BEGIN RECORDS SHOWN
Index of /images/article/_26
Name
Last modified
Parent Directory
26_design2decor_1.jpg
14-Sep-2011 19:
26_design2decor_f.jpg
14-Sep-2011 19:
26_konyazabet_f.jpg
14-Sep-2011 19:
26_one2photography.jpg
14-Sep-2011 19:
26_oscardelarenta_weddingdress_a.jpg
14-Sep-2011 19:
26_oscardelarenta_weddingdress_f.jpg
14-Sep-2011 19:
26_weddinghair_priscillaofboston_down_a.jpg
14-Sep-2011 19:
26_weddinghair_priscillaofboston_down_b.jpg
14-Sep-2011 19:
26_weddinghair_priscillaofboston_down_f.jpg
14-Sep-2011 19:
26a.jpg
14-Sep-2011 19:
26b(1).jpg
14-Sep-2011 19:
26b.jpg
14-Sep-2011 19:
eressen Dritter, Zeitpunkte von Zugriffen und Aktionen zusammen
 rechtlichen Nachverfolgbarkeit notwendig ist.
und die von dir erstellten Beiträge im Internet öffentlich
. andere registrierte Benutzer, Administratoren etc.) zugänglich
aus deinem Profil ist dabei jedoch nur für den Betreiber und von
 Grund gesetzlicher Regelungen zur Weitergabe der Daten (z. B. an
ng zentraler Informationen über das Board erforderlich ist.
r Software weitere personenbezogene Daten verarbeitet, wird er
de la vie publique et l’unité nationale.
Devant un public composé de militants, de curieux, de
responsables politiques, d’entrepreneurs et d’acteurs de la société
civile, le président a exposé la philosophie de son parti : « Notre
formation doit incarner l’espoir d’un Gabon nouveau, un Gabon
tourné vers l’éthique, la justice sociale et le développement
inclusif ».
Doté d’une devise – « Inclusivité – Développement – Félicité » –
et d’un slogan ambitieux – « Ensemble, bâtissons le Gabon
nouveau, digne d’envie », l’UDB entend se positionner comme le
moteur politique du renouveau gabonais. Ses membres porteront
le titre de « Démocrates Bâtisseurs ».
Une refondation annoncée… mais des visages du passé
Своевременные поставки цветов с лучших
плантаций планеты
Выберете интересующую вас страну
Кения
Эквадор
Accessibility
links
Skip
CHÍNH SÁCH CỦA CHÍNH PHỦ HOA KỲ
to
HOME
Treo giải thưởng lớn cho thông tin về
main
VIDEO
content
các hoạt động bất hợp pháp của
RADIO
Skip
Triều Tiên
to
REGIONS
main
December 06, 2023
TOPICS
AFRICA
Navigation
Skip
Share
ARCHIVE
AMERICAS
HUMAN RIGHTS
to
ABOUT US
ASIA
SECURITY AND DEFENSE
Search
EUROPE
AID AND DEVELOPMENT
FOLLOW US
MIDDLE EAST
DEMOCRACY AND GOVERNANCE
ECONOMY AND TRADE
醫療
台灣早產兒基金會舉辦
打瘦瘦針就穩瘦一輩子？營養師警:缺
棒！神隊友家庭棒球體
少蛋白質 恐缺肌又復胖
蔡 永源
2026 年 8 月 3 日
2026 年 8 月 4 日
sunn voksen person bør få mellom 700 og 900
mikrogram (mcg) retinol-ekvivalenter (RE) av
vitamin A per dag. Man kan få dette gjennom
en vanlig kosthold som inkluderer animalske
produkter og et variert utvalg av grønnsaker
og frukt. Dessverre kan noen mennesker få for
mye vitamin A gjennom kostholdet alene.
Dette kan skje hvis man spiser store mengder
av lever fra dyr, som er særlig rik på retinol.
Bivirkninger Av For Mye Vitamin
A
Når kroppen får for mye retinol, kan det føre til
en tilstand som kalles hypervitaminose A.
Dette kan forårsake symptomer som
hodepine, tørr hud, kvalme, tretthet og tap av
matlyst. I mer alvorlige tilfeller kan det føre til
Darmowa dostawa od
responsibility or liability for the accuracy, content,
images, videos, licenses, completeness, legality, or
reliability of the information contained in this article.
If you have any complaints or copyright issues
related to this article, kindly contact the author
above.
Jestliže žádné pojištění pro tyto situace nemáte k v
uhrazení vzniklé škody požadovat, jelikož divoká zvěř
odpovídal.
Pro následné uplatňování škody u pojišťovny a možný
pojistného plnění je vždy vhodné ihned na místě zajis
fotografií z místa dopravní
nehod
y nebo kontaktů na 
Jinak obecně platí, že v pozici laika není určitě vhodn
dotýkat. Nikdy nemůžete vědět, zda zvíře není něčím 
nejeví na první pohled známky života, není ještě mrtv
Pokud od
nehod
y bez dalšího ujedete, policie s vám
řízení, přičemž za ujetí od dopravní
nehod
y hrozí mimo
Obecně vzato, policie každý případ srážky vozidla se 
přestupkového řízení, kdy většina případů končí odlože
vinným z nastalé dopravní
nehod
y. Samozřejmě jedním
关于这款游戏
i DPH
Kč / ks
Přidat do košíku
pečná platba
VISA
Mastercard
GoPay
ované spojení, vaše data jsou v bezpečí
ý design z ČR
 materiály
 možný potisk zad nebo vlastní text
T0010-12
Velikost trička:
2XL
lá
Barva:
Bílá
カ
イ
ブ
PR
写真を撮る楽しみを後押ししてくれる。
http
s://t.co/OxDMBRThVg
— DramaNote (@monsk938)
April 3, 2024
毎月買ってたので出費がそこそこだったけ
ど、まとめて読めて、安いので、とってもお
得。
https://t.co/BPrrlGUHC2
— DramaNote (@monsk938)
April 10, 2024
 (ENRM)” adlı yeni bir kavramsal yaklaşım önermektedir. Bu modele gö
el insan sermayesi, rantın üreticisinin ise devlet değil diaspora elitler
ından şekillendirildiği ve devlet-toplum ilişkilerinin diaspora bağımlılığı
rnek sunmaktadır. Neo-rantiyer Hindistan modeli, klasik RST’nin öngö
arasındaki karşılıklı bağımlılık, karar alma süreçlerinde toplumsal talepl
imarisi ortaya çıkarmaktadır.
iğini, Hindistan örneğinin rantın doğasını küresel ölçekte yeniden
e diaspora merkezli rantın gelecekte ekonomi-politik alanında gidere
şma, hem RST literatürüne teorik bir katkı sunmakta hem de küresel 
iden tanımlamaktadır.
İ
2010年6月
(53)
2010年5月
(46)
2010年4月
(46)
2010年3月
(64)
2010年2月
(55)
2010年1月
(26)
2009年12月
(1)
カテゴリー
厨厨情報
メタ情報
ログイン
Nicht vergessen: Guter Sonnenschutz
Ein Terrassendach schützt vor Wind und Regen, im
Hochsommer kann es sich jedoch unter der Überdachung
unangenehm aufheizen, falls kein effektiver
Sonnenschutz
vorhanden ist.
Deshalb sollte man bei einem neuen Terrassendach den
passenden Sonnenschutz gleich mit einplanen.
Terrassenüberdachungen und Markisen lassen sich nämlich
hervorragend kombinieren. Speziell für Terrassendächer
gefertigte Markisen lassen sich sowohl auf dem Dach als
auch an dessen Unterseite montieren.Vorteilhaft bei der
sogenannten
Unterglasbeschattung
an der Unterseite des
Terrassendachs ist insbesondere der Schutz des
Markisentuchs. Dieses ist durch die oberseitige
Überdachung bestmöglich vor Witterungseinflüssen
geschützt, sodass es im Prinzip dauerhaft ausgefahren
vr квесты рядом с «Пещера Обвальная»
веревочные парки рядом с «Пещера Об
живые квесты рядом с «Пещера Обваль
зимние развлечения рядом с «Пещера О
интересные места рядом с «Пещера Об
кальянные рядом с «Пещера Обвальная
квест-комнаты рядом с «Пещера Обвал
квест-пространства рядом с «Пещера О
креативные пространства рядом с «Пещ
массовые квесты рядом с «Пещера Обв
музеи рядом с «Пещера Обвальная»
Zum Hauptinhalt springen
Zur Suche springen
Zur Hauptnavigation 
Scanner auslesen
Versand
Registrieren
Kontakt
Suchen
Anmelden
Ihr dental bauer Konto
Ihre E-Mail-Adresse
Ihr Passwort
END RECORDS SHOWN
Each line in the entries above, starting at the line with "ý design z ČR" and ending at the line with "gefertigte Markisen lassen", is to be printed exactly, and only those lines.

ý design z ČR
 materiály
 možný potisk zad nebo vlastní text
T0010-12
Velikost trička:
2XL
lá
Barva:
Bílá
カ
イ
ブ
PR
写真を撮る楽しみを後押ししてくれる。
http
s://t.co/OxDMBRThVg
— DramaNote (@monsk938)
April 3, 2024
毎月買ってたので出費がそこそこだったけ
ど、まとめて読めて、安いので、とってもお
得。
https://t.co/BPrrlGUHC2
— DramaNote (@monsk938)
April 10, 2024
 (ENRM)” adlı yeni bir kavramsal yaklaşım önermektedir. Bu modele gö
el insan sermayesi, rantın üreticisinin ise devlet değil diaspora elitler
ından şekillendirildiği ve devlet-toplum ilişkilerinin diaspora bağımlılığı
rnek sunmaktadır. Neo-rantiyer Hindistan modeli, klasik RST’nin öngö
arasındaki karşılıklı bağımlılık, karar alma süreçlerinde toplumsal talepl
imarisi ortaya çıkarmaktadır.
iğini, Hindistan örneğinin rantın doğasını küresel ölçekte yeniden
e diaspora merkezli rantın gelecekte ekonomi-politik alanında gidere
şma, hem RST literatürüne teorik bir katkı sunmakta hem de küresel 
iden tanımlamaktadır.
İ
2010年6月
(53)
2010年5月
(46)
2010年4月
(46)
2010年3月
(64)
2010年2月
(55)
2010年1月
(26)
2009年12月
(1)
カテゴリー
厨厨情報
メタ情報
ログイン
Nicht vergessen: Guter Sonnenschutz
Ein Terrassendach schützt vor Wind und Regen, im
Hochsommer kann es sich jedoch unter der Überdachung
unangenehm aufheizen, falls kein effektiver
Sonnenschutz
vorhanden ist.
Deshalb sollte man bei einem neuen Terrassendach den
passenden Sonnenschutz gleich mit einplanen.
Terrassenüberdachungen und Markisen lassen sich nämlich
hervorragend kombinieren. Speziell für Terrassendächer
gefertigte Markisen lassen sich sowohl auf dem Dach als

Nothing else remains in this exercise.